Stop Asking Who is in Charge
The question "Who is in charge of Iran?" is the wrong question. It assumes a Western solution to an Eastern power structure.
The real question is: "How does the system maintain equilibrium?"
The equilibrium is maintained through a constant, low-level internal struggle that keeps every player sharp and every dissenter watched. It is a biological system, not a mechanical one. It heals, it adapts, and it uses the "confusion" of its enemies as its primary fuel.
The Brutal Reality of Resilience
I have seen analysts try to map out the "collapse" of the Iranian Rial as the definitive proof of the regime's end. Yet, the regime persists. Why? Because they have decoupled the survival of the elite from the prosperity of the populace.
Infighting at the bottom or middle tiers of society doesn't translate to a loss of control at the top.
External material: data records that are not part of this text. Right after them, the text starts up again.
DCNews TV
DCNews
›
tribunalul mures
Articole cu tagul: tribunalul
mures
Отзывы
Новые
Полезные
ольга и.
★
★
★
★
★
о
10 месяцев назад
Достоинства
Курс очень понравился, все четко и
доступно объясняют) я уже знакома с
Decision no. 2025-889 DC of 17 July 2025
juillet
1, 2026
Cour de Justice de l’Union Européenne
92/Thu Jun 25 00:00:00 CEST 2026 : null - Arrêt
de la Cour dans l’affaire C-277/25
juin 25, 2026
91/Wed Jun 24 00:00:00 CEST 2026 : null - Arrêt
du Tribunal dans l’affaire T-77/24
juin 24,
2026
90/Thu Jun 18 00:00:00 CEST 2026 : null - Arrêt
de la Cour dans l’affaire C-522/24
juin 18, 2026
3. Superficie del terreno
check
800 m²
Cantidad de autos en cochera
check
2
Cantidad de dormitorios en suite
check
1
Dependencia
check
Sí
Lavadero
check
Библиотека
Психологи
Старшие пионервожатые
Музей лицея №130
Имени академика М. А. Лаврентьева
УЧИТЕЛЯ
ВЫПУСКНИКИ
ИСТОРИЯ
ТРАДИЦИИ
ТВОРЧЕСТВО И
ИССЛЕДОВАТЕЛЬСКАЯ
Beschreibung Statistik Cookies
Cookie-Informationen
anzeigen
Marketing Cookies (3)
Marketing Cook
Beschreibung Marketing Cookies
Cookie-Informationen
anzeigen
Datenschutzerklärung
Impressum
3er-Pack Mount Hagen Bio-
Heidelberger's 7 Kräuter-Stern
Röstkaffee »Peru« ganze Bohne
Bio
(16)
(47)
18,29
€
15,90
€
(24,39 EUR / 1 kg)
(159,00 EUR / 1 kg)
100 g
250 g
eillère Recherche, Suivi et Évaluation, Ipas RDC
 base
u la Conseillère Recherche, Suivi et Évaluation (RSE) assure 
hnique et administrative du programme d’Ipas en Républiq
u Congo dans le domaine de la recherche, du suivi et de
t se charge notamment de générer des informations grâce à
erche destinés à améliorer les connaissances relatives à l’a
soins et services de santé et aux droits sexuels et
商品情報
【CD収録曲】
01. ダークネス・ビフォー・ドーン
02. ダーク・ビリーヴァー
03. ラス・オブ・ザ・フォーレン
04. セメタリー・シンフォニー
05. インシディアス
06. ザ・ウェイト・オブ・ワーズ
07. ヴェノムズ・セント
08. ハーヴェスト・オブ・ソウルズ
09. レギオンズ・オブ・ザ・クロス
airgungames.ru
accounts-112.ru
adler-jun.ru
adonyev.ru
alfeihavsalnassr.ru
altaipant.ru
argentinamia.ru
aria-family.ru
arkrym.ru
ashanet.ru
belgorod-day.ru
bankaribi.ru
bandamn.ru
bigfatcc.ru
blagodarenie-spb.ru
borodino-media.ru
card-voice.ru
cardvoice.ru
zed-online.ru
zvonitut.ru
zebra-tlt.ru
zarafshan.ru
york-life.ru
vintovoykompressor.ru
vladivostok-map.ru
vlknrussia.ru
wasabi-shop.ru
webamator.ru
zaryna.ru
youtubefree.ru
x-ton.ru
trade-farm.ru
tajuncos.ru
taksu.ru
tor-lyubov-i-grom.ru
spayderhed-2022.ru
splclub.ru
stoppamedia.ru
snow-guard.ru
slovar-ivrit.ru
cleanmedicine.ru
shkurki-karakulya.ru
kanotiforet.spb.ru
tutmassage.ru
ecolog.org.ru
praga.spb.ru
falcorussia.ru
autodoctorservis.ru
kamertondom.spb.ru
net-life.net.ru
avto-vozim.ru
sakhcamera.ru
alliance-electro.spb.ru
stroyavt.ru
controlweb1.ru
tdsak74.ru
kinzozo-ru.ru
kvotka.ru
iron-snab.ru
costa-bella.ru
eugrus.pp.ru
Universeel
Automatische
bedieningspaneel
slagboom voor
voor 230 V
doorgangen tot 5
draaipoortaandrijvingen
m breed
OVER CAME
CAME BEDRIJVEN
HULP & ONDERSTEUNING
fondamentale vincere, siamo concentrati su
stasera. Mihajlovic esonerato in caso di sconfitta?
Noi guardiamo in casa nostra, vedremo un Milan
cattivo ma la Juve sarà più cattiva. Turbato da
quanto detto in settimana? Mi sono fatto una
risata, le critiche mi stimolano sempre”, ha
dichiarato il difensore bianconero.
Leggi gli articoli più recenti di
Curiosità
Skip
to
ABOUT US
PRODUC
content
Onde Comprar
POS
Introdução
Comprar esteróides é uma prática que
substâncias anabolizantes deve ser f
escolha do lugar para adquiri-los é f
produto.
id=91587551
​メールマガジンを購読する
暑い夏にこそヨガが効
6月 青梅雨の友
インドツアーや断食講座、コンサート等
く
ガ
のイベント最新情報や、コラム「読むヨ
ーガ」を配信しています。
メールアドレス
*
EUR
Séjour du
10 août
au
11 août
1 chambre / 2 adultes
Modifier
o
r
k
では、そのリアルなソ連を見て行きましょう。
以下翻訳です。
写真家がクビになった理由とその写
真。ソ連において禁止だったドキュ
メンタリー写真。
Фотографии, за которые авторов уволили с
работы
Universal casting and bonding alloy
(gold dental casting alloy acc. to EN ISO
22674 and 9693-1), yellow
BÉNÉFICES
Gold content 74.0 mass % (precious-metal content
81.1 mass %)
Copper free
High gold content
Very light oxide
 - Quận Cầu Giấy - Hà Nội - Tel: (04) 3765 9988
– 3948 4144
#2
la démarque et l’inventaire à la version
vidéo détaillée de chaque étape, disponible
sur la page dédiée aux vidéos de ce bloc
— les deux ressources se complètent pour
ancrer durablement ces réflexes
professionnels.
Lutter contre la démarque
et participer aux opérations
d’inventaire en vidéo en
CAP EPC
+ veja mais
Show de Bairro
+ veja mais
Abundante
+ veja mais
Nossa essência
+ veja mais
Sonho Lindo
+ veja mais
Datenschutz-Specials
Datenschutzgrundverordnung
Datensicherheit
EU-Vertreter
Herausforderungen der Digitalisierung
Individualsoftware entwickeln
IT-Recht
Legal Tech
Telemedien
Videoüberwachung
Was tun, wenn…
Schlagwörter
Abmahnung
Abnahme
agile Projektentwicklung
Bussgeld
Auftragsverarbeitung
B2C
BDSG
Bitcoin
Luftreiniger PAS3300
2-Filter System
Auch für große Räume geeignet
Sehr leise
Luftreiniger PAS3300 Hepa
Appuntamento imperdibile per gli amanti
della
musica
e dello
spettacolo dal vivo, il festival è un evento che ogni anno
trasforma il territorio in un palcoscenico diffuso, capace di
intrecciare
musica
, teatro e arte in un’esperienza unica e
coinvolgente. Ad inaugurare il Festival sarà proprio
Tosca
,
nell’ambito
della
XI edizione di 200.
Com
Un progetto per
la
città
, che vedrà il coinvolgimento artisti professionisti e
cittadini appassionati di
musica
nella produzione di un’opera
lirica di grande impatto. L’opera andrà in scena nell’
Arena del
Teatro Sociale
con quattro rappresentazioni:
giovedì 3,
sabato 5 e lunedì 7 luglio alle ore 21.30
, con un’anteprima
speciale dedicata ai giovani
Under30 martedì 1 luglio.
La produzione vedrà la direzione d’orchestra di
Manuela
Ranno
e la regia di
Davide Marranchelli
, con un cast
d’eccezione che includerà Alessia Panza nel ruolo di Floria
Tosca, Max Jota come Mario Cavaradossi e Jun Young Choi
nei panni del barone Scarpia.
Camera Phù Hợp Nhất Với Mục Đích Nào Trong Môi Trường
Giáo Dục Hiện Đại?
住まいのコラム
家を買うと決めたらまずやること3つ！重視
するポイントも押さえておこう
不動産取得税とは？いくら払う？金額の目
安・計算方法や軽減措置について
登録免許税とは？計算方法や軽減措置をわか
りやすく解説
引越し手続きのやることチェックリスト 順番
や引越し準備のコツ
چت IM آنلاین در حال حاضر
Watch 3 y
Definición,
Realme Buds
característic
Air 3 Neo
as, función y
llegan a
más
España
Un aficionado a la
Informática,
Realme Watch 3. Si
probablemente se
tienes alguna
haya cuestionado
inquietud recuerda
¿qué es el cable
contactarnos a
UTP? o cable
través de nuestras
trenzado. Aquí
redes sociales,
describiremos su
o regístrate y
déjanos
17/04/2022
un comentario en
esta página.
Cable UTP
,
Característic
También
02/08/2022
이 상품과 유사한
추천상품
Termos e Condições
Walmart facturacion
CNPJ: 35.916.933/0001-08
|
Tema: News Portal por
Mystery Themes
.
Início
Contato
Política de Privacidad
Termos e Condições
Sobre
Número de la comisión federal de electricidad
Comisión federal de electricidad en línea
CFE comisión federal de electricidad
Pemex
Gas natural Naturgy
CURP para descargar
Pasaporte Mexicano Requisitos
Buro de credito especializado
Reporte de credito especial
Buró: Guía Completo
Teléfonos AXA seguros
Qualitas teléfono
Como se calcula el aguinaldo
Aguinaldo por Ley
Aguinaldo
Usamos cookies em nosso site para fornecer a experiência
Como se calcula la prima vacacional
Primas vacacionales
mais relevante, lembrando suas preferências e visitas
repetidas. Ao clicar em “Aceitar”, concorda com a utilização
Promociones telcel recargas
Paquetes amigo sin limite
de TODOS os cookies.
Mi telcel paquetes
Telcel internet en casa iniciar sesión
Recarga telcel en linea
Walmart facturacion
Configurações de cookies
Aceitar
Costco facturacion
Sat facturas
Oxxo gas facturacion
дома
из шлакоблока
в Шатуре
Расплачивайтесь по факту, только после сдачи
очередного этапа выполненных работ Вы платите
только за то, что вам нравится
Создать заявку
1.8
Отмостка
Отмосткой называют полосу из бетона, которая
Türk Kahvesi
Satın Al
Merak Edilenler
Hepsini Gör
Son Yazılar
The leadership can be perfectly "confused" about how to fix the economy while being laser-focused on how to maintain the security of the state. These two things are not mutually exclusive.
The West's insistence on seeing Iran as a failing state is a projection of our own desires. We want them to be failing because the alternative is too difficult to manage. The alternative is that we are facing a highly disciplined, deeply cynical, and incredibly durable adversary that uses our own definitions of "order" against us.
Stop looking for the cracks in the wall. Start realizing the wall was built to flex.
Confusion isn't their weakness. It's your blind spot.